25 September 2018

Seeking Autumn...

Alas, summer's claws are still painfully entrenched...but there is hope, even after a dreadful few weeks when the weather decided it had not yet given us enough of stifling, appallingly heavy air pulled like thick lint into the lungs and sizzling rays that touched skin with tongues of fire, and laid upon us temperatures in the 90s to torture us further. Now storms are drifting in from the south, flattening temperatures into the tedious 80s and adding humidity to the mix.

Sadly, the only two singular things about this summer have been that I discovered a traditional "Scotch thistle" plant, with its unique purple head, blooming at the side of the main road, and that I have seen more butterflies this year than I have seen in this neighborhood in ages: big yellow butterflies that skirt the tops of cars as they dash by, saffron daredevils with gossamer wings; medium-sized brown butterflies with their upper wings tipped in white as if they have been skimming cream from the tops of unpasteurized milk bottles; and small black butterflies who dart in and out of backyards and around heads, and zoom by the nose of an uncurious terrier. Indeed, Tucker is not into botany or entomology, as evidenced when I noted a virtual exodus of caterpillars from flanking rows of overgrown cedar bushes alongside a neighbor's driveway, determined black creatures with fetching red "racing stripes" setting off down the sidewalk as if on a mission, and he studiously ignored them to pee on a weed.

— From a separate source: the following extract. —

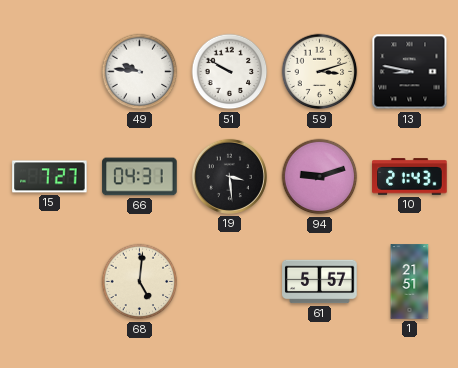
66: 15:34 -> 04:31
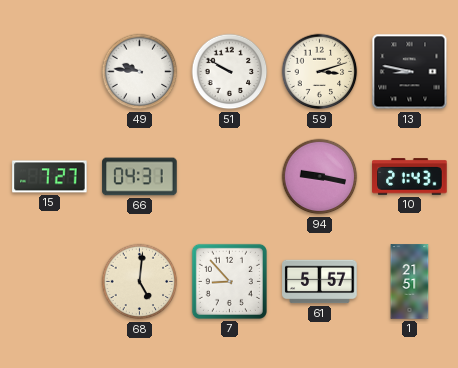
19: 3:29 -> none
94: 9:12 -> 9:17
7: none -> 8:53
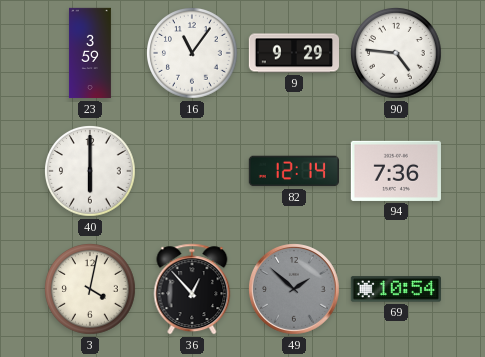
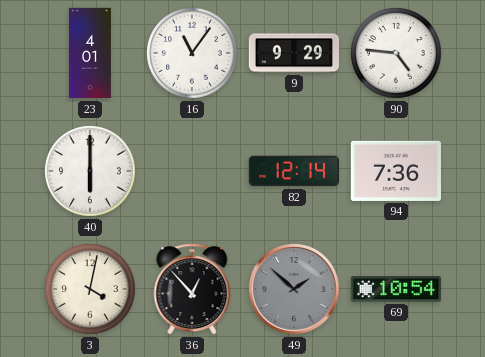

Still, a few weeks ago, while once again walking the dog, I was astonished to see fallen leaves out under one of the trees at the front of our subdivision. Tall chocolate-trunked trees with small elliptic leaves and peeling bark had left a carpet of crunching brown and green-flicked-with-yellow scattered upon the concrete sidewalk, banking up against the compact bushes at the foot of the trees, caught between their shiny, waxy green leaves. I picked up one leaf that was ruddy-speckled and practically breathed "autumn" to me, despite the constant drone of the cicadas. Checking overhead I could see that the two spindly oak trees out front were already showing signs of browning leaves and on the opposite side of the entrance, insect-speckled maple leaves dotted the ground under their tree trunks.

And suddenly, within a day of the appearance of the leaves, the constant rising-and-falling sough of the cicadas went silent. I trod early in the morning on my long walk to avoid the heat, skirting the sun as a vampire does, but they did not return, leaving the morning sounds to the intermittent songs of the birds and, more constantly, the fiddling of the crickets. There seem to be two kinds of crickets, one group that sings the regulation, rhythmic song of individual chirps that can be counted, the others with a sweeter, higher-pitched hum that make a constant song like a lullaby. One longs to open the window and doze to their siren sound, but it's still too smothery, too sticky, too summer.

Now I can't turn to the right or left without spying some sign of an autumn valiantly trying to arrive, like the trio of trees up at the corner that have already lost their leaves, as if they are declaring, "Look, it's time we got some sleep. I don't care what temperature the sun has made it!" Or an entire empty lot scattered broadside with tossing gilded heads of goldenrod bobbing in the backwash of car exhaust. The view out the dining room windows that shows new yellow leaves popping out every day on the tulip trees. The slim leaves of the dogwood trees turning rusty as if they were left out too long in the rain. The heady scent of mulching leaves slowly accumulating under the trees trying to outdo the odor of broiling asphalt at midday.

It's so close, it's so close I can almost taste it: gingerbread, hot chocolate, apple cider. Almost feel it: soft sweatshirts, cold breezers, wind that makes you feel alive. Almost see it: leaves of gold and tangerine and bronze and scarlet, bare branches of trees, bright blue sky that hurts the eyes.

Go away, summer. You've had your miserable stinking sizzle. Let us have our joy back. Please?